- [TASK PROMPT]:
The answer must consist of every line from the entries that holds the word "abajo".

[[ EXERCISE DATA, beginning ]]

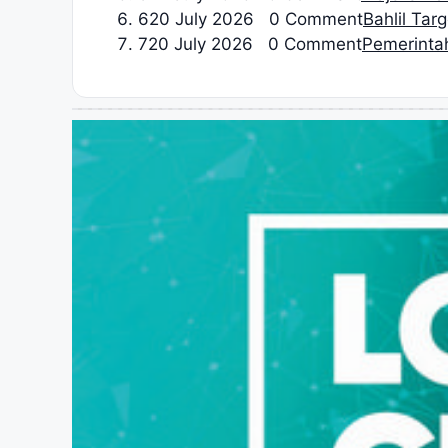
6
20 July 2026 0 Comment
Bahlil Tar
7
20 July 2026 0 Comment
Pemerinta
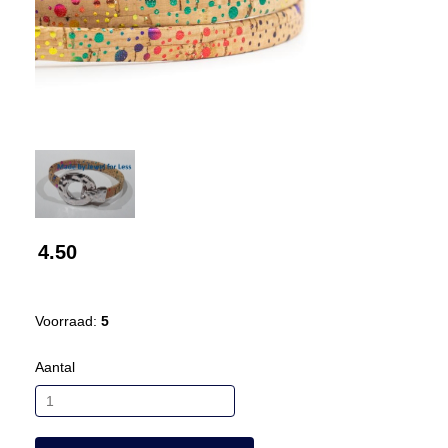
4.50
Voorraad:
5
Aantal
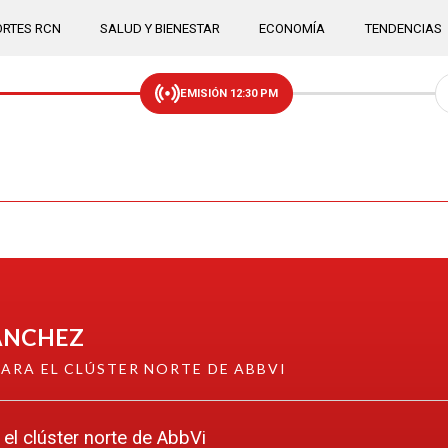
RTES RCN
SALUD Y BIENESTAR
ECONOMÍA
TENDENCIAS
EMISIÓN 12:30 PM
ÁNCHEZ
ARA EL CLÚSTER NORTE DE ABBVI
 el clúster norte de AbbVi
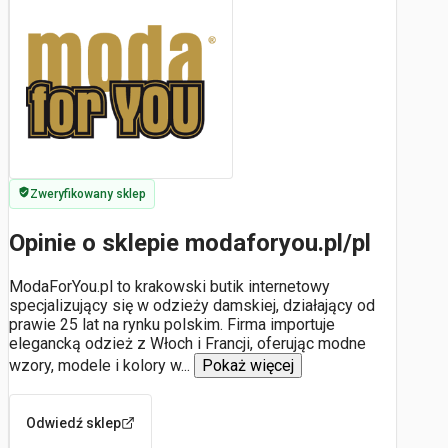
Zweryfikowany sklep
Opinie o sklepie modaforyou.pl/pl
ModaForYou.pl to krakowski butik internetowy
specjalizujący się w odzieży damskiej, działający od
prawie 25 lat na rynku polskim. Firma importuje
elegancką odzież z Włoch i Francji, oferując modne
wzory, modele i kolory w
...
Pokaż więcej
Odwiedź sklep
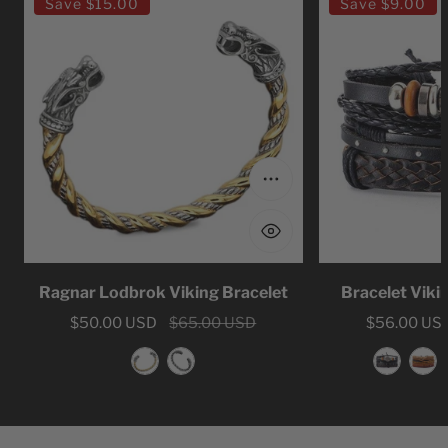
Save
$15.00
Save
$9.00
Lodbrok
Viking
Viking
Leather
Bracelet
Viking
Choose options
Ragnar Lodbrok Viking Bracelet
Bracelet Viki
Sale
$50.00 USD
Regular
$65.00 USD
Sale
$56.00 US
Regular
price
price
price
price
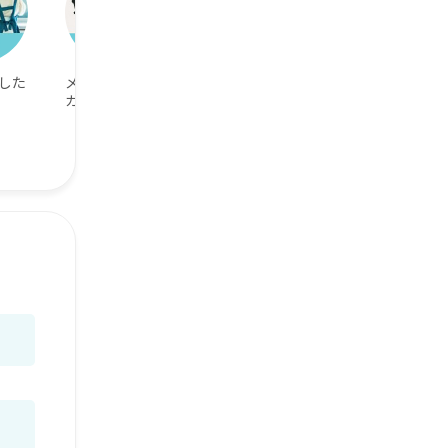
した
メガネ男子＆メ
読書が好き
ガネ女子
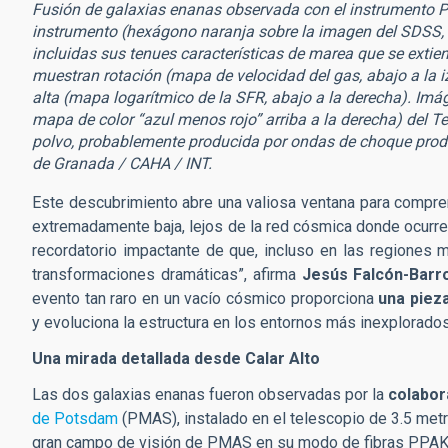
Fusión de galaxias enanas observada con el instrumento PP
instrumento (hexágono naranja sobre la imagen del SDSS, a
incluidas sus tenues características de marea que se ext
muestran rotación (mapa de velocidad del gas, abajo a la 
alta (mapa logarítmico de la SFR, abajo a la derecha). Imá
mapa de color “azul menos rojo” arriba a la derecha) del T
polvo, probablemente producida por ondas de choque produc
de Granada / CAHA / INT.
Este descubrimiento abre una valiosa ventana para compre
extremadamente baja, lejos de la red cósmica donde ocurre 
recordatorio impactante de que, incluso en las regiones 
transformaciones dramáticas”, afirma
Jesús Falcón-Barr
evento tan raro en un vacío cósmico proporciona
una piez
y evoluciona la estructura en los entornos más inexplorados 
Una mirada detallada desde Calar Alto
Las dos galaxias enanas fueron observadas por la
colabor
de Potsdam
(PMAS), instalado en el telescopio de 3.5 met
gran campo de visión de PMAS en su modo de fibras PPAK,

[[ EXERCISE DATA, end ]]

- [COMPLETED EXERCISE]:
muestran rotación (mapa de velocidad del gas, abajo a la 
alta (mapa logarítmico de la SFR, abajo a la derecha). Imá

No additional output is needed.